Jean-Paul Sartre, with all the genius at his command, bought Communism. That these evils are not equated (Nazism and Communism) is only a function of the bias of the academy which, for decades now, has been unable to discern enemies on the nominal Left, and worship a beret.

To my mind, the poets are more worth reading. (Céline I count unambiguously as a poet, though he wrote in a form emulating the novel.) Curiously this is because they are less responsible: they say what comes to mind whether or not it is compatible with what else they have said; and the grand system they seem to be presenting is purely feigned—a trick founded only in continuity of voice.

Whereas, a Heidegger or a Sartre may come very close to saying something systematically intelligible. And that means every word is infected with the same disease.

But let us get back to the moral of this column, that began with that motto from Ezra Pound.

In his cute inversion of the sound-bite Heracleitus—the pre-Socratic thinker who is believed to have taught that the only reality is constant change—he exposed the notion itself for a lie. And, moreover, he exposed it for a lie that pins together almost every aspect of post-modern life, and provides the excuse for doing everything in a tawdry, cynical, dysfunctional way.

In his heart, the hyper-modernist not only still believes in progress (or, “hope and change”) in the face of all evidence to the contrary. He also deeply believes that nothing matters, because everything is going to change anyway.
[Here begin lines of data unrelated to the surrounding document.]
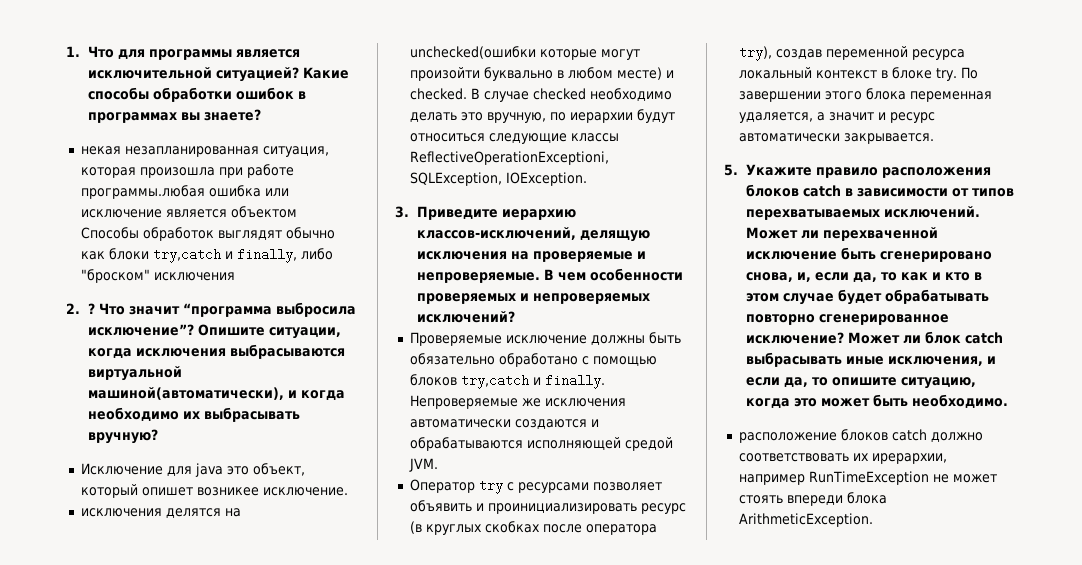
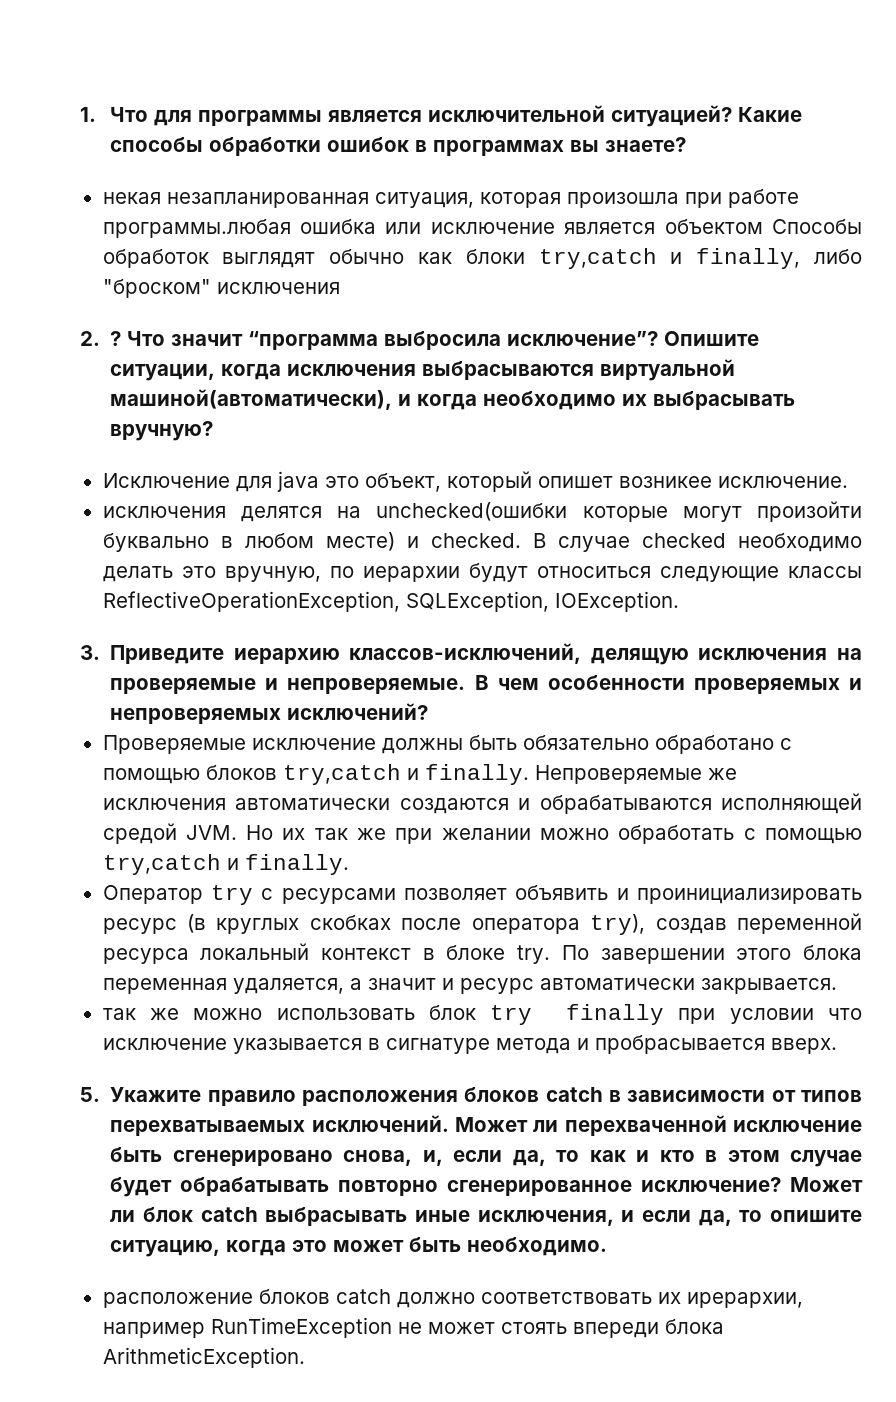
[409,151,609,165] ReflectiveOperationExceptioni, -> [102,591,400,612] ReflectiveOperationException,
(438, 465) none -> [246,825,863,844] [102,854,349,875] Но их так же при желании можно обработать с помощью try,catch и finally.
(934, 138) none -> [102,1004,863,1025] [102,1035,837,1054] // так же можно использовать блок try finally при условии что исключение указывается в сигнатуре метода и пробрасывается вверх.

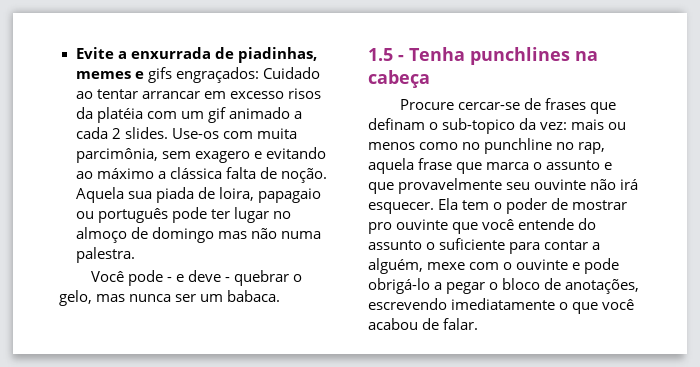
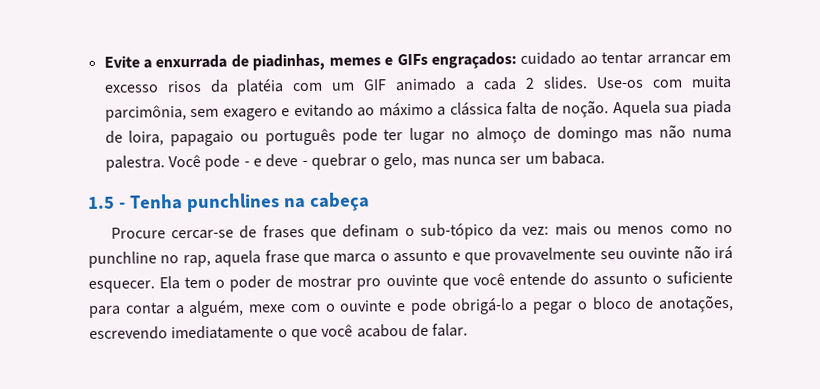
[147,67,320,83] gifs engraçados: Cuidado -> [396,51,577,69] GIFs engraçados: cuidado
[207,107,226,123] gif -> [363,79,388,91] GIF
(135, 255) // -> (165, 163) none
[442,118,516,134] sub-topico -> [419,223,494,240] sub-tópico

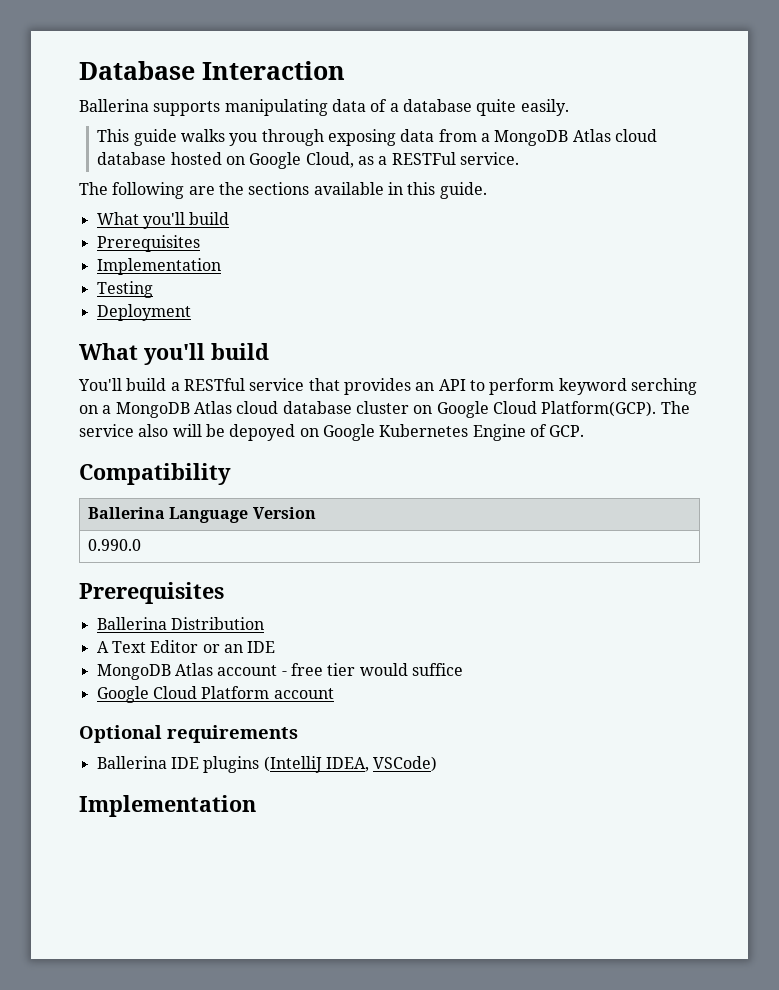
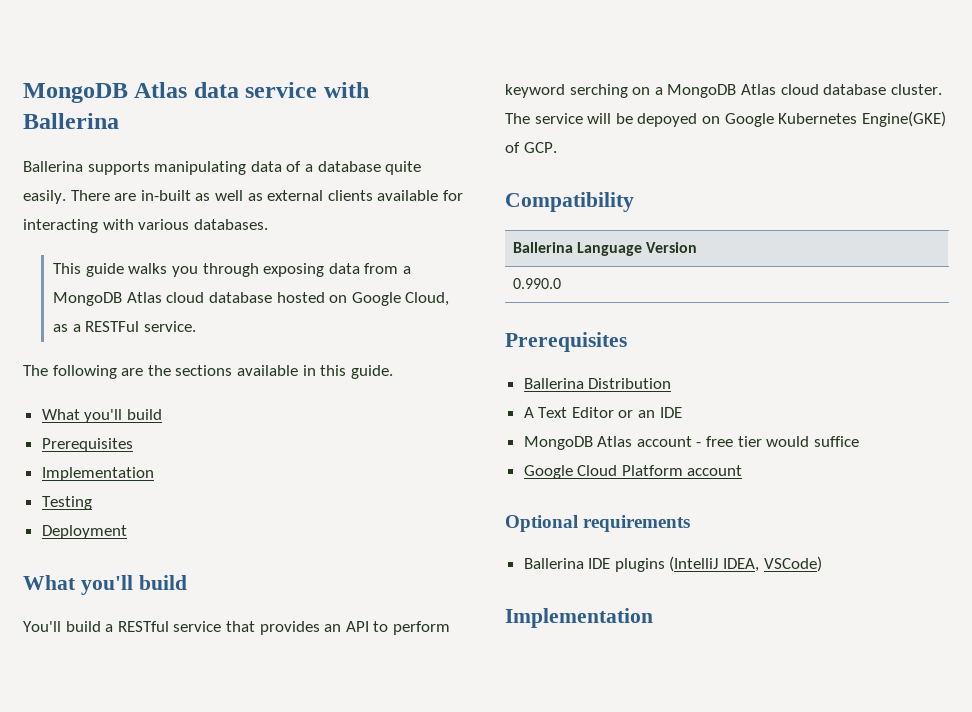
[79,61,345,80] Database Interaction -> [23,82,369,103] [23,113,119,129] MongoDB Atlas data service with Ballerina
(569, 107) none -> [70,190,463,201] [23,219,268,233] There are in-built as well as external clients available for interacting with various databases.
[355,401,657,418] cluster on Google Cloud Platform(GCP). -> [890,84,942,95] cluster.
[138,424,169,437] also -> (583, 118) none
[472,424,526,441] Engine -> [861,111,946,127] Engine(GKE)

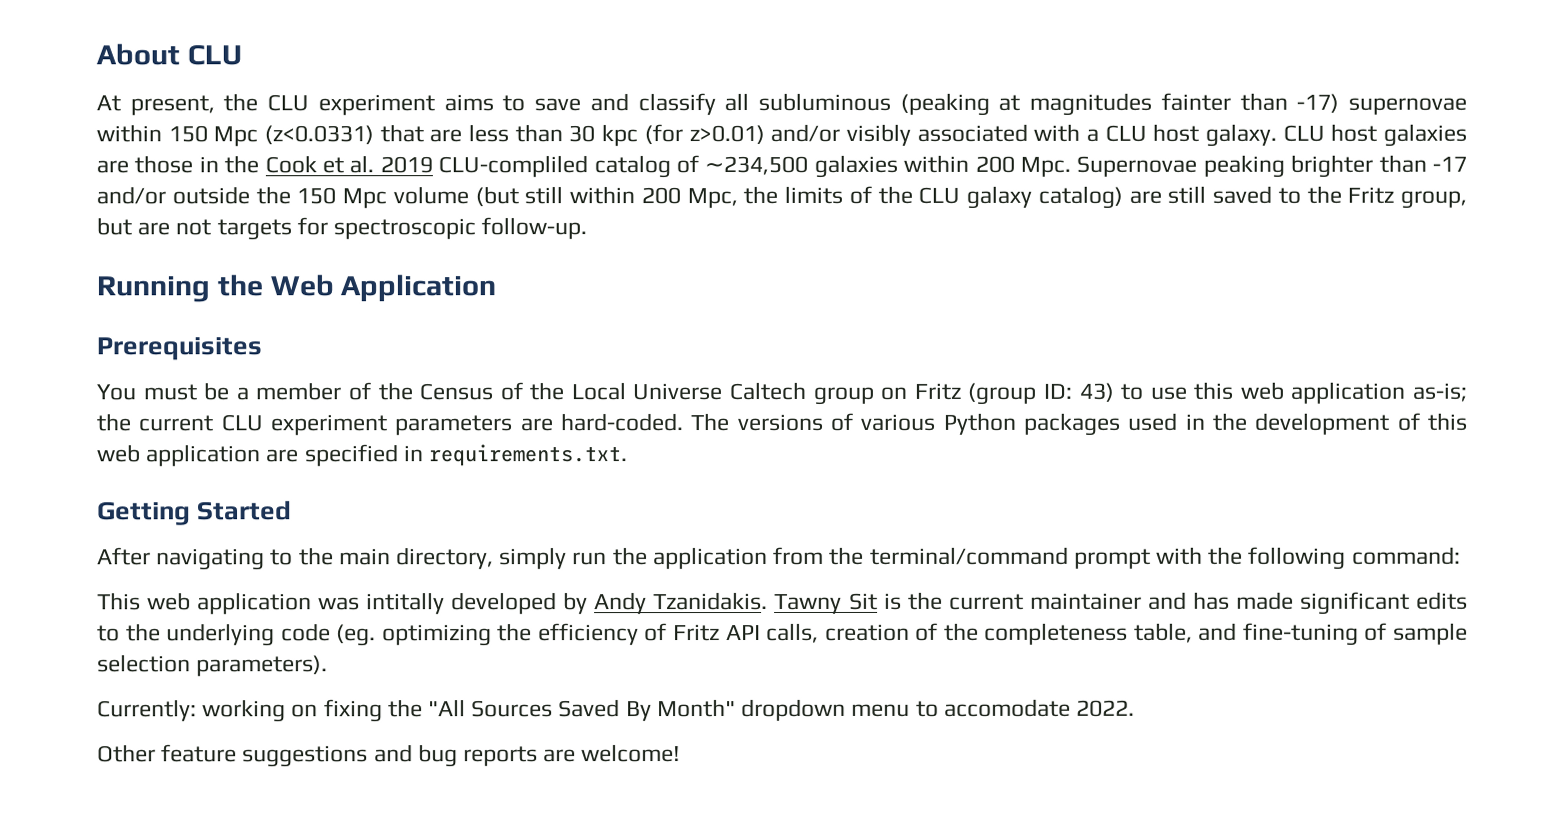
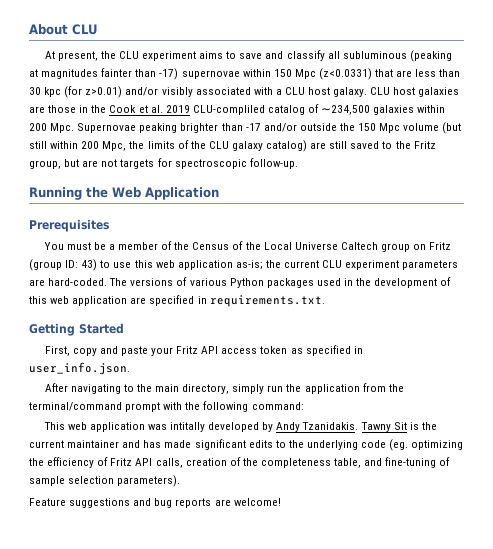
(293, 510) none -> [44,345,363,356] [29,362,130,375] // First, copy and paste your Fritz API access token as specified in user_info.json.
[97,698,1135,723] [97,744,238,763] Currently: working on fixing the "All Sources Saved By Month" dropdown menu to accomodate 2022. // Other feature -> [29,498,66,506] Feature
Hence his inability to make anything worth keeping.

We have a society that ought to be haunted by Chartres: by the fragments of our landscape over which great steeples once rose, declaring truth in stone meant to outlast ages. Instead we look around at a clutter of cheap franchise operations; and traffic accelerating from nowhere to nowhere.

Of course, things are much worse today, in this regard, than they were in 1919.

You have only to go to a flea market to realize that almost everything in those days was better made.